Imagine cars were developed the same way buildings are: designed by one entity, constructed by another, and proven by a third. All the while, each of us, as the owner, is responsible for the success of the finished product and, of course, paying for it all. How would you direct the process to make it successful? Would you be satisfied to proceed just as buildings are designed and constructed today?
Because cars and buildings are both “products” in a legal sense and because the integration and complexity of mechanical and electronic systems are similar, there’s good parity in this comparison. But most in the HVAC industry of whom I ask this question just shake their heads, not willing even to contemplate such an exercise. However, I think there is a lesson for our industry in such an exercise. And that is important because we all should be to looking for ways to make the processes our industry employs work since there is compelling evidence that all too often they do not.
So let us for a moment think how we would develop the most positive outcome for such an exercise. I think the most would agree what is needed is a much more cohesive process than is commonly practiced in the building industry. I am continually amazed at how disjointed and wasteful many of the processes in our industry are, particularly in the controls arena—which, like in the auto industry, is fundamental to nearly every aspect of performance. Wouldn’t we require a process that develops and enforces in-depth benchmarks for performance and reliability along with an effective regimen of collaboration to ensure success? I think we would certainly demand that our new car actually does accelerate, corner, and brake as advertised. And we would want it to achieve its projected fuel economy without breakdowns. To ensure these performance criteria are met we would surely want any commissioning or performance proving process to focus on such issues. We would conclude that the only way to ensure our new car meets the various performance objectives is for the all involved throughout the process to work closely together and for all to be accountable in meeting those initially developed objectives.

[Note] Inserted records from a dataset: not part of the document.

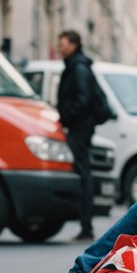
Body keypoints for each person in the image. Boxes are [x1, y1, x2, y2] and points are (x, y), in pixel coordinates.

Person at [56, 30, 98, 242]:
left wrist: (67, 117)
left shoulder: (78, 67)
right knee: (83, 173)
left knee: (83, 175)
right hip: (80, 126)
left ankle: (86, 226)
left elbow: (83, 100)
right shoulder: (76, 65)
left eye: (63, 44)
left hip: (80, 127)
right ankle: (84, 223)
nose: (60, 48)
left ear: (73, 44)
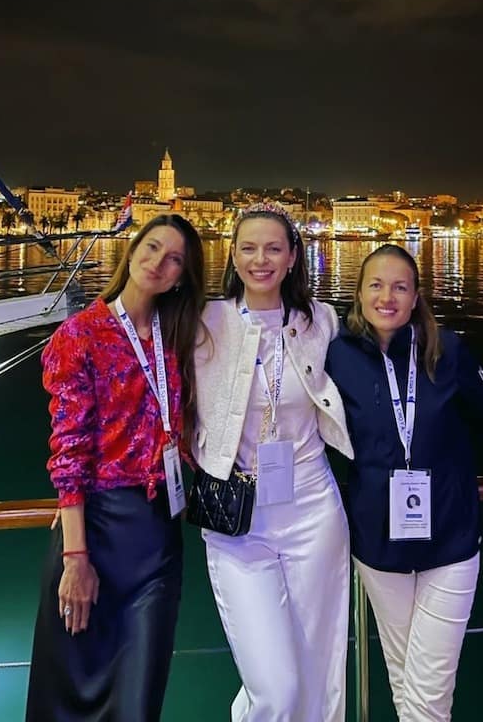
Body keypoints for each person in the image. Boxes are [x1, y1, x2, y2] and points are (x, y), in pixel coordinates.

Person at [325, 243, 483, 722]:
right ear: (358, 293)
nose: (387, 297)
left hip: (450, 541)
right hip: (379, 544)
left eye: (400, 287)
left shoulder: (446, 349)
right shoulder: (338, 356)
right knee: (405, 681)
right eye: (376, 285)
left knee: (428, 694)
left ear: (416, 296)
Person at [26, 214, 205, 722]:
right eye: (152, 247)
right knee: (69, 699)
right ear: (132, 250)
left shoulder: (180, 335)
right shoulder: (80, 334)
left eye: (175, 259)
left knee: (139, 699)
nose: (159, 263)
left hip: (159, 535)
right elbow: (69, 450)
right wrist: (75, 556)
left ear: (182, 277)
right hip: (97, 533)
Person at [193, 201, 354, 721]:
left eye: (273, 249)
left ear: (292, 258)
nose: (260, 260)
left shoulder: (321, 320)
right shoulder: (205, 322)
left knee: (320, 669)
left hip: (312, 507)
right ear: (232, 255)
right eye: (248, 248)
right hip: (237, 518)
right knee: (274, 688)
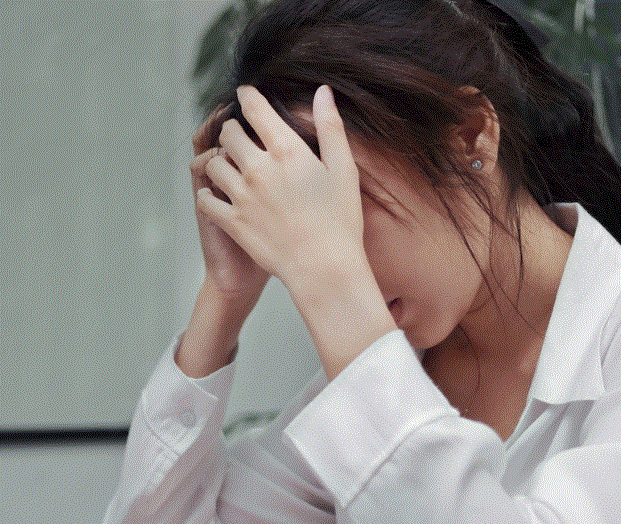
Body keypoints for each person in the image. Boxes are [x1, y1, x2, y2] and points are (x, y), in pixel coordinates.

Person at [103, 0, 621, 522]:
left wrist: (334, 289)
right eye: (313, 224)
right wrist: (224, 294)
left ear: (469, 135)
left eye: (346, 205)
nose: (337, 257)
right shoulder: (398, 367)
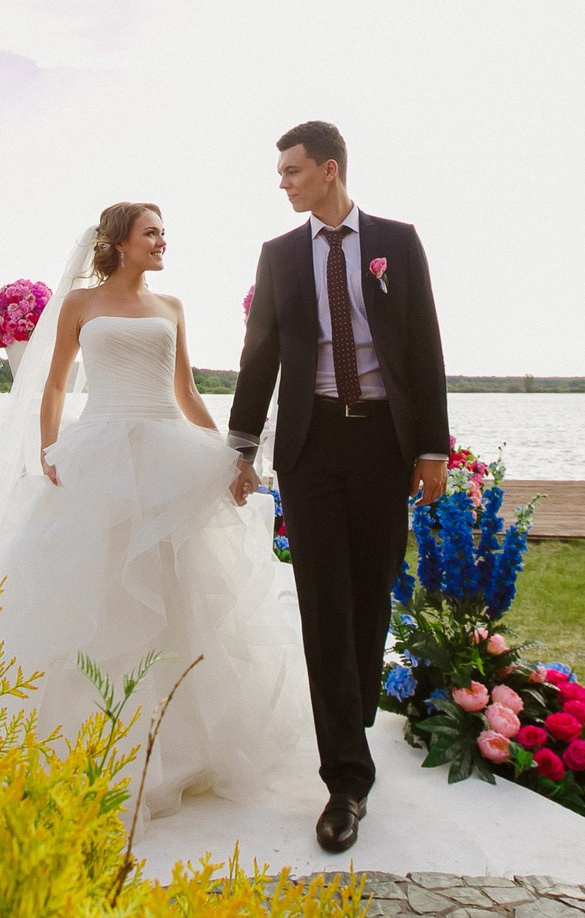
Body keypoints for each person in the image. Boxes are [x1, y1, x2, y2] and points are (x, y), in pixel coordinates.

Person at [0, 202, 309, 828]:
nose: (162, 241)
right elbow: (57, 384)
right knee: (100, 589)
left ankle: (180, 747)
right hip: (99, 453)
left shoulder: (171, 307)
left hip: (167, 451)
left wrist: (232, 455)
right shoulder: (80, 306)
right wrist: (48, 448)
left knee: (177, 591)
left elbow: (187, 391)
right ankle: (91, 739)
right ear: (118, 241)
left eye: (164, 232)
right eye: (151, 232)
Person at [229, 120, 449, 854]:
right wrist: (242, 446)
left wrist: (432, 450)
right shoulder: (280, 256)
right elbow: (259, 353)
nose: (283, 183)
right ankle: (345, 782)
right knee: (323, 603)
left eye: (292, 171)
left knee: (371, 589)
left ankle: (348, 710)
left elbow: (423, 346)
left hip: (383, 442)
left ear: (328, 170)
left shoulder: (397, 242)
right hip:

Translated to buildings, specific comfort, energy efficiency, and reliability benchmarks are too often absent or lost by the time the owner takes possession. And it’s not hard to see why. There are many differences between the auto and building industries. But one we should work to mitigate for our industry’s benefit is the incredibly disconnected processes of designing, constructing, starting, testing, and verifying system performance in buildings. It is not unusual for each of these processes to be entirely independent of one another, without any meaningful communication or collaboration between them. There are few problems that cannot be resolved with greater teamwork. And to encourage and direct that teamwork our projects need a much greater focus on useful performance benchmarks.
Of course teamwork is far more easily accomplished in the auto industry since everyone is directly employed by and responsible to the same entity. But the lack of central authority does not mean teamwork in our industry cannot be vastly improved. There are two fundamental factors that work against teamwork. One is a tendency toward adversity between the designers, manufacturers, builders, and operators. This is largely because the interests and abilities of each are not well understood by others. The second is a strong desire not to be accountable. But these issues are just as active in the auto industry as in the building industry and we need to find ways to overcome them within our organizational structure just as the auto industry does within theirs.
Here are some very basic ideas about how each of us can work to overcome these barriers in order to improve teamwork and achieve better building outcomes. First, get involved in and become knowledgeable about all areas of building projects. For example, if you are a designer, spend time during the construction, startup, commissioning, and operation of buildings in order to learn more about these activities and their specific needs and limits. I find nearly all the criticisms one entity has about others—such as misapplying their products, or reducing things to their level of understanding—are based on ignorance of what goes on beyond one’s specific area of work. To help, we all must become more versed generally about the needs of the building industry processes that are beyond our specific area of work.
The second critical issue we can change is the lack of accountability. If we are designing buildings to achieve certain levels of comfort and operating efficiency, we need to accept responsibility to see these goals are achieved and develop new tools that allow us to do so. The starting point for a solution to this critical issue involves doing a far better job of establishing performance goals at the very start of building projects and effectively communicating them to ensure everyone holds to them throughout. And each entity with accountability must have the authority that allows them to succeed. Again, to make this effective requires communication and a level of teamwork that is rarely seen in our industry today.
There is a lot we can learn and apply from other industries that will help ours do a much better job in ours. From my perspective, the issue that stands out the most is the surprising lack of teamwork between those involved in the various stages of the building construction process. We can do so much better if we work to apply approaches others have found to be successful.